Dans les virages boueux menant à la baraque du vieux, le petit vomit sur les sièges intérieur cuir. Garry arrive à garder son calme. Quand il arrive, le grand-père pose des questions auxquelles Garry ne répond pas. Il est officiellement venu passer quelques jours avec Yannis qui n’est pas son fils. Yannis est en effet le fils de Joe, son ami de cœur, son frère de sang. Joe est en prison, et doit bientôt s’en évader. Mais tout ne va pas se passer comme il était prévu.

Malgré sa forme relativement courte, il va se passer beaucoup de choses dans ce roman, qui montre une nouvelle tout l’art de Jérémy Bouquin de partir d’une situation simple et d’en faire un excellent polar uniquement grâce à sa créativité et son style. L’histoire tout d’abord se résume en un duel, même si cela commence comme un enlèvement d’enfant. Car le roman est construit en deux parties, une consacrée à Garry et une à son poursuivant. Vous comprendrez bien que je ne peux pas vous révéler son identité sous peine de vous révéler la chute du roman qui est génialement trouvée.
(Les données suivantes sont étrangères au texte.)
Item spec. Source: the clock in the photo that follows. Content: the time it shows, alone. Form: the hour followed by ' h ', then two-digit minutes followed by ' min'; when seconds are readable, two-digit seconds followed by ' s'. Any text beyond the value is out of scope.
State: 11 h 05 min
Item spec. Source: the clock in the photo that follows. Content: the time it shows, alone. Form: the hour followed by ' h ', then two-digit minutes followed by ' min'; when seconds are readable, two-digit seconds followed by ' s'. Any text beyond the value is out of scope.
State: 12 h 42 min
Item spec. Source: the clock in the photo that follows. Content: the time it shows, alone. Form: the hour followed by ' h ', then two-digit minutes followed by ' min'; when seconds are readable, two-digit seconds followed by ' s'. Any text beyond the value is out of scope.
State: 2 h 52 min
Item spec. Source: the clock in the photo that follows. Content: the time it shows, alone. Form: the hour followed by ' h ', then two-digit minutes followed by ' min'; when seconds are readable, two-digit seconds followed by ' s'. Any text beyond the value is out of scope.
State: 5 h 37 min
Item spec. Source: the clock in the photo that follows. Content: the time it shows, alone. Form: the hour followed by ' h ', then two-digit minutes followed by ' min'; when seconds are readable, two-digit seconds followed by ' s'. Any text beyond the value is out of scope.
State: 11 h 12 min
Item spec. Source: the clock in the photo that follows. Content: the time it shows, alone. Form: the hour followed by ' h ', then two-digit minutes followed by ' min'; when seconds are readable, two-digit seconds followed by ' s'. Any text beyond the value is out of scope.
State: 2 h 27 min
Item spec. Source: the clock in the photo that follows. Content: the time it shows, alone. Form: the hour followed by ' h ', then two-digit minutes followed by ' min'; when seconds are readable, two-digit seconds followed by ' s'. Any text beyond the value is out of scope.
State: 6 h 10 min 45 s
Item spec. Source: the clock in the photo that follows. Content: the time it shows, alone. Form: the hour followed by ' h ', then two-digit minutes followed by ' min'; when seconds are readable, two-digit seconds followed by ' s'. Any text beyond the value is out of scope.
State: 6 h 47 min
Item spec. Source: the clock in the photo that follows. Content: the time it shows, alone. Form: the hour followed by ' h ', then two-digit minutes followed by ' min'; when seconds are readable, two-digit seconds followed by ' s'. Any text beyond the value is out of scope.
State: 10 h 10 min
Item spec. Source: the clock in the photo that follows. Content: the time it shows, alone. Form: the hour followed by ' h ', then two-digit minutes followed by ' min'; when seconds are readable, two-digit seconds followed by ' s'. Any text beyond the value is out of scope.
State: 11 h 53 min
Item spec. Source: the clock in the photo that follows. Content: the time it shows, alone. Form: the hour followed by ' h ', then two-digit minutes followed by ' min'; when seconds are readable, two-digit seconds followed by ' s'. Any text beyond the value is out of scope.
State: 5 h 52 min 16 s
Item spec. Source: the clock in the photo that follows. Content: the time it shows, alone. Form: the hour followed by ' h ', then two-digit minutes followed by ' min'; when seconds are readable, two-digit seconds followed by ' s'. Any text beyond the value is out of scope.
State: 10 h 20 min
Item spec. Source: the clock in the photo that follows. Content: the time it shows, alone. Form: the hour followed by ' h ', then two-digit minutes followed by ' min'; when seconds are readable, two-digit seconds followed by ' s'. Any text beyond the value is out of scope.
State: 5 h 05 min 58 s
Le style est direct, il claque comme un coup de feu dans les bois jurassiens. Jérémy Bouquin démontre une nouvelle fois qu’il est inutile d’en faire des tonnes pour raconter une bonne histoire, histoire qui va se révéler plein de surprises : c’est indubitablement noir et sans remords. L’univers y est dur et on est en face de gens sans pitié. Mais l’auteur arrive par la magie de certaines scènes à nous insuffler de belles émotions de tendresse, en particulier les passages où le grand-père part avec Yannis dans la forêt.

Ne me demandez pas si cela va se terminer bien, ni si la morale est respectée. Le fond de cette histoire se passe dans le milieu de la drogue et donc la trame se révèle violente, même si elle n’est pas explicite et étalée sur les pages blanches. Il en ressort une sensation de stress insufflé uniquement par les actions des personnages.

Enfin, ne ratez pas la fin, qui a lieu après le duel (tant attendu et liquidé en deux phrases). Non, la surprise a lieu juste après, avec un retournement de situation qui fait montre d’un bel humour noir et qui surtout nous reconstruit toute l’histoire, comme quand on vient mettre les quelques dernières pièces d’un puzzle bien agencé. Avec ce roman, Jérémy a construit un polar efficace dans la plus pure tradition du noir.